Supersonic demonstrator

The XB-1 is claimed by the company to be the world’s first independently developed supersonic jet and the first civil supersonic jet made in America. During Flight 11 on January 10 the XB-1 reached Mach 0.95 over the Mojave Desert, reaching a maximum altitude of 29,481ft (8,986m) during a 44-minute sortie and experiencing the highest dynamic pressure the aircraft is expected to encounter in its flight profile. “XB-1’s supersonic flight demonstrates that the technology for passenger supersonic flight has arrived,” said Blake Scholl, the founder of Boom and its CEO. “A small band of talented and dedicated engineers has accomplished what previously took governments and billions of dollars. Next, we are scaling up the technology on XB-1 for the Overture supersonic airliner. Our ultimate goal is to bring the benefits of supersonic flight to everyone.” Boom was formed in 2014. At the time it was unveiled on November 15, 2016, the XB-1 ‘Baby Boom’ was expected to fly in late 2017, but the project was delayed as funding was secured and design and development undertaken and the configuration refined.
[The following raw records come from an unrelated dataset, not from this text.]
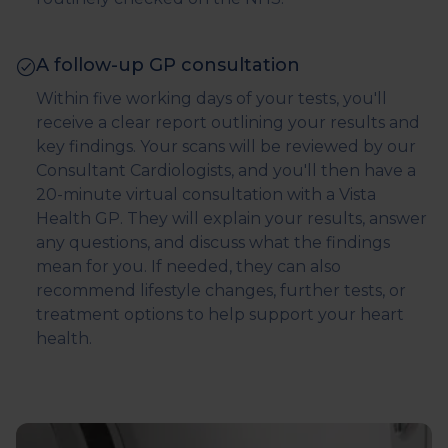
A follow-up GP consultation
Within five working days of your tests, you'll
receive a clear report outlining your results and
key findings. Your scans will be reviewed by our
Consultant Cardiologists, and you'll then have a
20-minute virtual consultation with a Vista
Health GP. They will explain your results, answer
any questions, and discuss what the findings
mean for you. If needed, they can also
recommend lifestyle changes, further tests, or
treatment options to help support your heart
health.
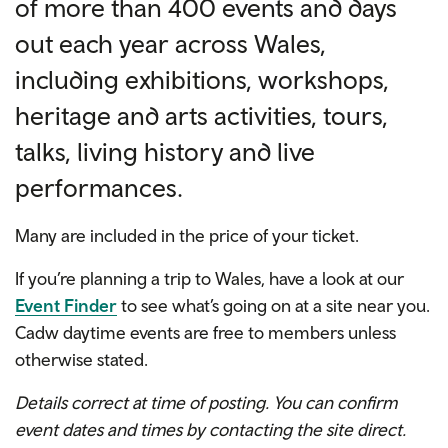
of more than 400 events and days
out each year across Wales,
including exhibitions, workshops,
heritage and arts activities, tours,
talks, living history and live
performances.
Many are included in the price of your ticket.
If you’re planning a trip to Wales, have a look at our
Event Finder
to see what’s going on at a site near you.
Cadw daytime events are free to members unless
otherwise stated.
Details correct at time of posting. You can confirm
event dates and times by contacting the site direct.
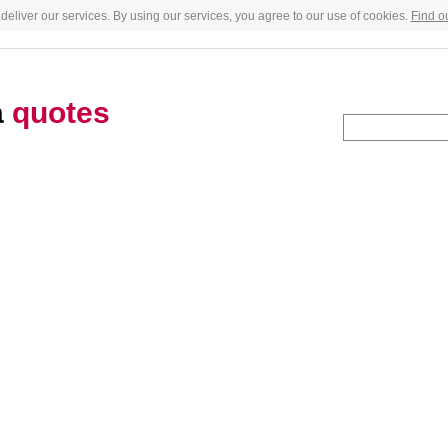
deliver our services. By using our services, you agree to our use of cookies.
Find o
a
quotes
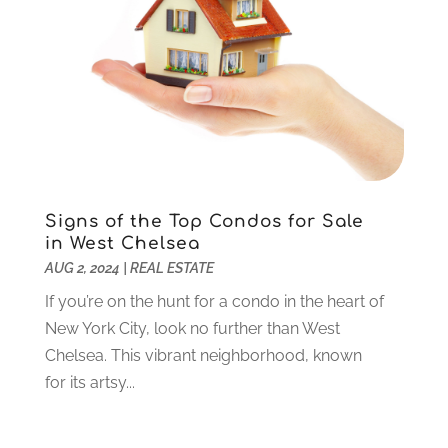
Jewelry
(26)
November 2020
(2)
Lawyers
(198)
October 2020
(1)
Lifestyle And Relationship
(1)
September 2020
(3)
Loan
(4)
August 2020
(1)
Locks And Safes
(4)
July 2020
(5)
Medical Clinic
(1)
June 2020
(2)
Motorcycles
(1)
May 2020
(5)
Moving Services
(26)
April 2020
(7)
Signs of the Top Condos for Sale
Online Marketing
(2)
March 2020
(1)
in West Chelsea
Optometrists
(2)
February 2020
(3)
AUG 2, 2024
|
REAL ESTATE
Orthopedics
(1)
January 2020
(8)
If you’re on the hunt for a condo in the heart of
Pest Control
(26)
December 2019
(5)
New York City, look no further than West
Pet
(3)
November 2019
(1)
Chelsea. This vibrant neighborhood, known
Pets
(8)
October 2019
(1)
for its artsy...
Plastic Surgery
(1)
September 2019
(1)
Plumbing
(48)
August 2019
(1)
Preschool & Daycare
(1)
July 2019
(2)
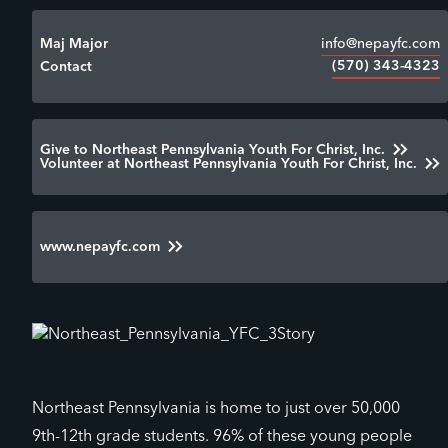
info@nepayfc.com
Maj Major
(570) 343-4323
Contact
Give to Northeast Pennsylvania Youth For Christ, Inc.
Volunteer at Northeast Pennsylvania Youth For Christ, Inc.
www.nepayfc.com
Northeast Pennsylvania is home to just over 50,000
9th-12th grade students. 96% of these young people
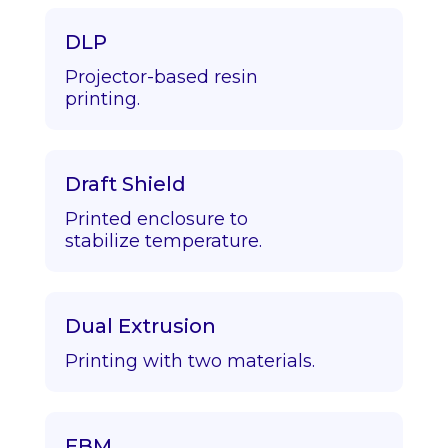
DLP
Projector-based resin
printing.
Draft Shield
Printed enclosure to
stabilize temperature.
Dual Extrusion
Printing with two materials.
EBM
The registration N990XB was allocated in the Experimental classification on May 15, 2017. The XB-1 was rolled out on October 7, 2020, and commenced taxi tests in December 2022. The maiden flight occurred on March 22, 2024, with the company’s then Chief Test Pilot, Bill Shoemaker, at the controls (Brandenburg took over from the second flight on August 26). Successive test flights have evaluated systems and aerodynamics, as well as incrementally expanding the flight envelope through subsonic and transonic regimes prior to the initial supersonic test on sortie 12. Boom is planning another supersonic flight in early February, which may see the XB-1 achieve Mach 1.3, although this is dependent on analysis of data from the January 28 sortie. It is understood that this will be the final fight of the demonstrator.
Boom Overture flying
A computer-generated image of Boom’s Overture supersonic airliner. Boom

Overture

The XB-1 was created to prove technologies for the Overture commercial airliner. They include the use of carbon fibre composites, which is used extensively in the XB-1 to provide a sophisticated aerodynamic design with a strong, lightweight structure. The long nose of the XB-1 and the forthcoming Overture, plus the high angle-of-attack the aircraft adopt for take-off and landing required the development of an augmented reality vision system for the pilots to dispense with the need to resort to the complex and heavy system that lowered and raised the nose of Concorde. Ground testing of the system began in late July 2021. The XB-1 also acts as a testbed for a digital stability augmentation unit that increases safety at high speed and during take-off and landing. The Overture will be powered by the Symphony medium-bypass turbofan, with a take-off thrust of 35,000lb (160kN). Design of the engine has been entrusted to Florida Turbine Technologies, with the prototype expected to be run for the first time during 2025. The airliner will be able to carry between 64 and 80 passengers at Mach 1.7, with Boom having identified over 600 different routes that could benefit from the shorter journey times offered by its supersonic capability. In 2017, Boom predicted that 1,000 supersonic airliners would be needed by 2035. It currently holds 130 orders and pre-orders from American Airlines, Japan Airlines and United Airlines. An assembly facility – known as the Overture Superfactory – has been constructed at Greensboro, North Carolina, which will be capable of manufacturing 66 Overtures a year at full capacity. Work on the first is expected to begin there around mid-2027.